- Born: Frank Uduak Akpan 2001 Uyo, Akwa Ibom State, Nigeria
- Convictions: Kidnapping, rape and murder
- Criminal penalty: Death by hanging

= Killing of Iniubong Umoren =

Nigerian kidnapper

Frank Uduak-Abasi Akpan, also known as Ezekiel Uduak Akpan, is a Nigerian from Uyo in Akwa Ibom State who was found guilty of kidnapping Iniubong Umoren, known as Hiny Humorenon Twitter.

Uduak-Abasi Akpan was found guilty on 4 August 2022 by the Akwa Ibom State High Court in Uyo of killing jobseeker Iniubong Umoren.

== Conviction ==

Justice Bassey Nkanang, the trial judge, also gave Akpan a life sentence for rape in his ruling.
After the court ruling, Akpan attempted to run out of the court but the security personnel on the scene stepped in to stop him.

In his ruling on 4 August 2022, the judge, Bassey Nkanang, stated that the convicted man will be hanged to death.

Mr.
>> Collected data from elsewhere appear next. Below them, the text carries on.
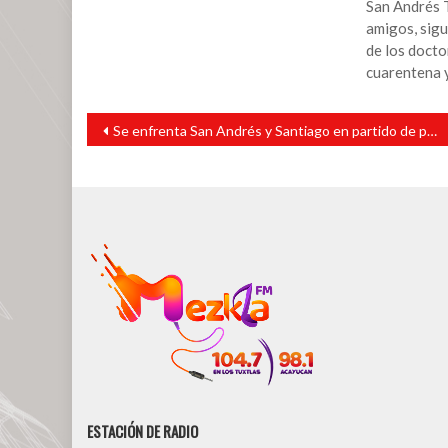
San Andrés T
amigos, sigu
de los doct
cuarentena 
Navegación
Se enfrenta San Andrés y Santiago en partido de preparación
de
entradas
ESTACIÓN DE RADIO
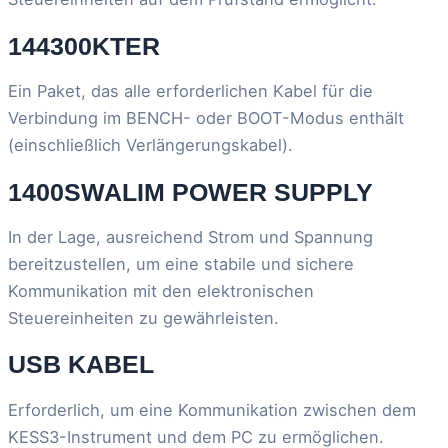
144300KTER
Ein Paket, das alle erforderlichen Kabel für die
Verbindung im BENCH- oder BOOT-Modus enthält
(einschließlich Verlängerungskabel).
1400SWALIM POWER SUPPLY
In der Lage, ausreichend Strom und Spannung
bereitzustellen, um eine stabile und sichere
Kommunikation mit den elektronischen
Steuereinheiten zu gewährleisten.
USB KABEL
Erforderlich, um eine Kommunikation zwischen dem
KESS3-Instrument und dem PC zu ermöglichen.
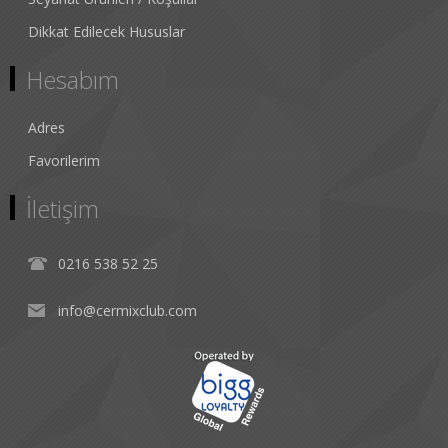
Dikkat Edilecek Hususlar
Hesabım
Adres
Favorilerim
İletişim
0216 538 52 25
info@cermixclub.com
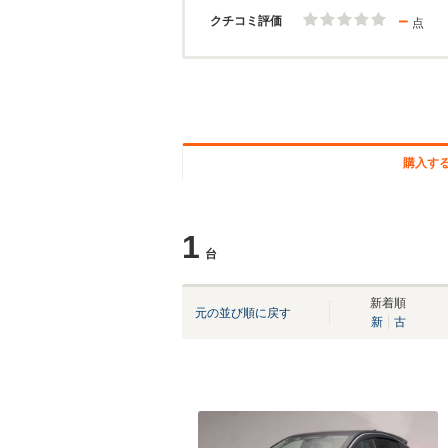
－
クチコミ評価
点
購入す
1
台
新着順
元の並び順に戻す
新
古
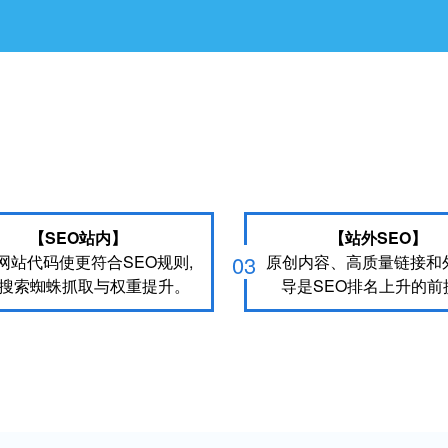
【SEO站内】
【站外SEO】
03
网站代码使更符合SEO规则,
原创内容、高质量链接和
搜索蜘蛛抓取与权重提升。
导是SEO排名上升的前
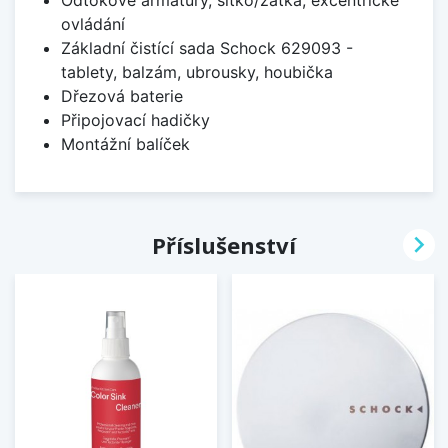
Odtokové armatury, sítko/zátka, excentrické
ovládání
Základní čistící sada Schock 629093 -
tablety, balzám, ubrousky, houbička
Dřezová baterie
Připojovací hadičky
Montážní balíček

Příslušenství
Akpan was given a life sentence after Mr. Nkanang found him guilty of rape. The prosecutor, according to the judge, has established beyond a reasonable doubt Mr. Akpan's guilt of both rape and murder.

However, he released and exonerated Mr. Akpan's father and sister, the second and third defendants in the case.

Umoren, a University of Uyo philosophy graduate, died in April 2021. While awaiting mobilization for the National Youth Service Corps (NYSC) program, she was looking for a job.

Iniubong Umoren, a philosophy graduate from the University of Uyo (UNIUYO), was murdered, raped, and buried in a small grave in April 2021 by Uduak-Abasi Akpan, a man accused of having committed other rapes.

With the promise of a job, Uduak-Abasi Akpan allegedly persuaded his 26-year-old victim to visit his family's home in Nung Ikono Obio village in the Uruan local government region where he raped, killed, and buried her in a shallow grave.